Please tell your wife not to give up hope. As long as this practice doesn't continue in other courses, she should still be able to get through this with her sanity intact. Nursing education sometimes seems like a series of hoops through which one must jump. It would be nice to actually learn something when progressing through courses, but, unfortunately, some courses are nothing but hoops.

We had group quizzes after an exam which was worth so many extra credit points, but as far as any normal exam or quiz it was all individual.

I would have a real problem with this and would be discussing this situation with the powers that be.

My program does "group exams" for half the exams given in one particular semester. Basically you take it on your own as normal, then you're put in a group of about 7 students to re-take the same test, and if the group does better than an individual did on their own, they get X amount of extra points. Each group had a leader determined by their scores on previous tests. I was a group leader for this, and a few of the classmates in my group who ended up just sliding by and passing on to the next semester (due extra points from MY studying) failed the subsequent semester. I won't make a value judgement on this system of group quiz/test taking because I do not know the reasoning behind it, but I will say that I encountered it and what the outcome was...

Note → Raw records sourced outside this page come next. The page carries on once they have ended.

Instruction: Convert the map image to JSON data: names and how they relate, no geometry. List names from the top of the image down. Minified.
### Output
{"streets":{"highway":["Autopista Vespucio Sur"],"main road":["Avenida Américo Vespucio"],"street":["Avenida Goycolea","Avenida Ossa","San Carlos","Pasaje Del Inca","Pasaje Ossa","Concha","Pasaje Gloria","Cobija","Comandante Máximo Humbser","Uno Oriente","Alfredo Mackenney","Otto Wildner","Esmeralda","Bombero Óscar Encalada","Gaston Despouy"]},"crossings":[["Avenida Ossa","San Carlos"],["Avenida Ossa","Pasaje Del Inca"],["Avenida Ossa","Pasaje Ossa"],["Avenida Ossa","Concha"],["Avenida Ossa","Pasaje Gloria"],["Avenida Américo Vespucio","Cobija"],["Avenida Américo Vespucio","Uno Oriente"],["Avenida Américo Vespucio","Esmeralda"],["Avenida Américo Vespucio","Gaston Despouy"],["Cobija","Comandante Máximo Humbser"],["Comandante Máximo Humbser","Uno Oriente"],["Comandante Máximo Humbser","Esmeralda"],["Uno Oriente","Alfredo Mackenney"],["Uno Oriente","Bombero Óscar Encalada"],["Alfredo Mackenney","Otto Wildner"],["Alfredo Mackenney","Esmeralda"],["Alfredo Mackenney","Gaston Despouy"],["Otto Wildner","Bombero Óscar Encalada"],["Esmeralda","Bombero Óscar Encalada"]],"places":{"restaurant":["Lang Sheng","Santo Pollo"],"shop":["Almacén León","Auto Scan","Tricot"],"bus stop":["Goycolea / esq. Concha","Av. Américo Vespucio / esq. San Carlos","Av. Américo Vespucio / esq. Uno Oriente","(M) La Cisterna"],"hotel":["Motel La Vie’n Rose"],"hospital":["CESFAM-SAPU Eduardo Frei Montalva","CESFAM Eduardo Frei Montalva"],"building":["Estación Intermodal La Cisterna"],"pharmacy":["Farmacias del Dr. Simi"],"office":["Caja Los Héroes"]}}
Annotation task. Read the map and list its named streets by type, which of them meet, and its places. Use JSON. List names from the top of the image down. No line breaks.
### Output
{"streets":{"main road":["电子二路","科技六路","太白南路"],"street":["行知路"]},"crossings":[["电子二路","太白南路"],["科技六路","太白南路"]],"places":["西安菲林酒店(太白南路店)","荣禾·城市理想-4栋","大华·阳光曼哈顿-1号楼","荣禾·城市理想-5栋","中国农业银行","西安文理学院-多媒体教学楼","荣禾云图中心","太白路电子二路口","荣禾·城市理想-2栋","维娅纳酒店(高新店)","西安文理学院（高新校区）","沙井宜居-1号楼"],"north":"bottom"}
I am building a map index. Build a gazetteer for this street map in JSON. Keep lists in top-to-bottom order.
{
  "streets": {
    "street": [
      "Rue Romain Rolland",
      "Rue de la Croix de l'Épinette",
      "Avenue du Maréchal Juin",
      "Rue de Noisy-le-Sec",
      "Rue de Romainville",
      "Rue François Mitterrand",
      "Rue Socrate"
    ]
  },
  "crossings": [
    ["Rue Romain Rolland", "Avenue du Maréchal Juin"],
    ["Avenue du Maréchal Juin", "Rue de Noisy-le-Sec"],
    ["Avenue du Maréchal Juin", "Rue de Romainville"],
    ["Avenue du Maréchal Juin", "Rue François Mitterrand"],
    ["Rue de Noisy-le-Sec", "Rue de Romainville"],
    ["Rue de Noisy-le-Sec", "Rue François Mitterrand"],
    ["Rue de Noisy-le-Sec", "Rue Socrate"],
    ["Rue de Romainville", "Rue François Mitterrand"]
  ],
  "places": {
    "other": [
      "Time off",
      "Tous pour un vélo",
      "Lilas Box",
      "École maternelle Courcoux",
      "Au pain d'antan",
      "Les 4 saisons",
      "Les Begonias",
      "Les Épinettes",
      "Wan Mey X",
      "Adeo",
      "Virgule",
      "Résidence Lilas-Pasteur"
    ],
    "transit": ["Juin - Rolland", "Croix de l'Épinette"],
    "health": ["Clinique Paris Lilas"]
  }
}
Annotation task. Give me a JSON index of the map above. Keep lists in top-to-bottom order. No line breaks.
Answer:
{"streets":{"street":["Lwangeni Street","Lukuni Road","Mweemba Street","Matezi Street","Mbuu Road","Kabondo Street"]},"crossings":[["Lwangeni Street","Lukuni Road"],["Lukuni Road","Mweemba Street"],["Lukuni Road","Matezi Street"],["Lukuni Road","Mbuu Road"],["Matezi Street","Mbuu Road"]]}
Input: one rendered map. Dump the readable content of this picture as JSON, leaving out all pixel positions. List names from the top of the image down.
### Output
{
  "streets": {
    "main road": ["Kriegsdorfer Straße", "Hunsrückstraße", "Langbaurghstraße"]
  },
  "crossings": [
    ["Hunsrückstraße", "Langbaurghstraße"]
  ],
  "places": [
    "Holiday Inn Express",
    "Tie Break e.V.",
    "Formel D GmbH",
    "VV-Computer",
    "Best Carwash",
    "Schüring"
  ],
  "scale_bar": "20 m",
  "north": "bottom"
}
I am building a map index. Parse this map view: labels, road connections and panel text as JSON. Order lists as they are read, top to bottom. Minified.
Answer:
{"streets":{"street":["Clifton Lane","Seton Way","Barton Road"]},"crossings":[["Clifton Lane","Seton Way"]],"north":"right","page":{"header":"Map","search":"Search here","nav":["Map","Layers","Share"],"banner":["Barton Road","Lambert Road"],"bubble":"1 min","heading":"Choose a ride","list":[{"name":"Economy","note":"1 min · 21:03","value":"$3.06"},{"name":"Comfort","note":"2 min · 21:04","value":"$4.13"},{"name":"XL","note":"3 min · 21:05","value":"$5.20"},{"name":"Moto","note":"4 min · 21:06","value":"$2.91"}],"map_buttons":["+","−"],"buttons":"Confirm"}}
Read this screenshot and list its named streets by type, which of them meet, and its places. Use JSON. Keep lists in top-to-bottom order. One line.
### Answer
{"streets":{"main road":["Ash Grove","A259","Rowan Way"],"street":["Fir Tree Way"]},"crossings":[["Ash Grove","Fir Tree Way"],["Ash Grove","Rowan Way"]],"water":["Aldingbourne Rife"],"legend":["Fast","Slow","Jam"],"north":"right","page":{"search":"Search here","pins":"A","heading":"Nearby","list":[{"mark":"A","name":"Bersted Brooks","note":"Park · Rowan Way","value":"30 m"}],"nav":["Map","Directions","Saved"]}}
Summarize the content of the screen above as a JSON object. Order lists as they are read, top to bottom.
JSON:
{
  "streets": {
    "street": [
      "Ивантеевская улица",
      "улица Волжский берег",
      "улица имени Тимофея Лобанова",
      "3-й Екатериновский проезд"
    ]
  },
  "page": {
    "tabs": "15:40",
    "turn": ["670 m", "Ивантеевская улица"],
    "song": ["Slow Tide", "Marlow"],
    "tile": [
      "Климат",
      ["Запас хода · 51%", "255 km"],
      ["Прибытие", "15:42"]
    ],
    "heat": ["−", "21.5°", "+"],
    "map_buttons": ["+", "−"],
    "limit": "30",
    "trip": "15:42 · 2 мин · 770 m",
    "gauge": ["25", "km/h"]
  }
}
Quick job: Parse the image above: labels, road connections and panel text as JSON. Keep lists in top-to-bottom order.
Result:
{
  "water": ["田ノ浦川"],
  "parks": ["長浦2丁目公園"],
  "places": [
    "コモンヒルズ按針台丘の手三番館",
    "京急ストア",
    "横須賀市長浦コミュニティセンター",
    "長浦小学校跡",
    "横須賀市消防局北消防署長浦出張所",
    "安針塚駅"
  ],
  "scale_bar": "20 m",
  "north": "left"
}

I ran in this once that I could remember and it was only for one exam. Needless to say it did not turn out well. Thank god we didn't have put the same answer as the other person because I ended up higher then my teammate. Probably what your wife's teacher is trying to do is promote teamwork. As students we are largely solitary creatures but out in the nursing world it is all about team work. What I suspecting is happening here is that neither your wife or the other members are either not listening nor explaining to each other why such and such answer is right.

Specializes in Telemetry.

We do cooperative testing after each of our exams. Our teacher breaks us up into groups of 5-6 and we all take the test, if we get an "A" as a group we get 2 points added to our test grade and if we can a "B" then we only get 1 point. However as far as quizzes go, I have never had experience with group quizzes that are weighted so much.

We have group quizzes like that (we only have one paper for each group so we all have to agree on the answers) but they are only used as bonus points, and even then the only group that gets the points is the group that gets the most answers right. Sometimes we will have a "for real" quiz where our teacher will let us work in our group, but there is no rule that we all have to put the same answer. That's ridiculous.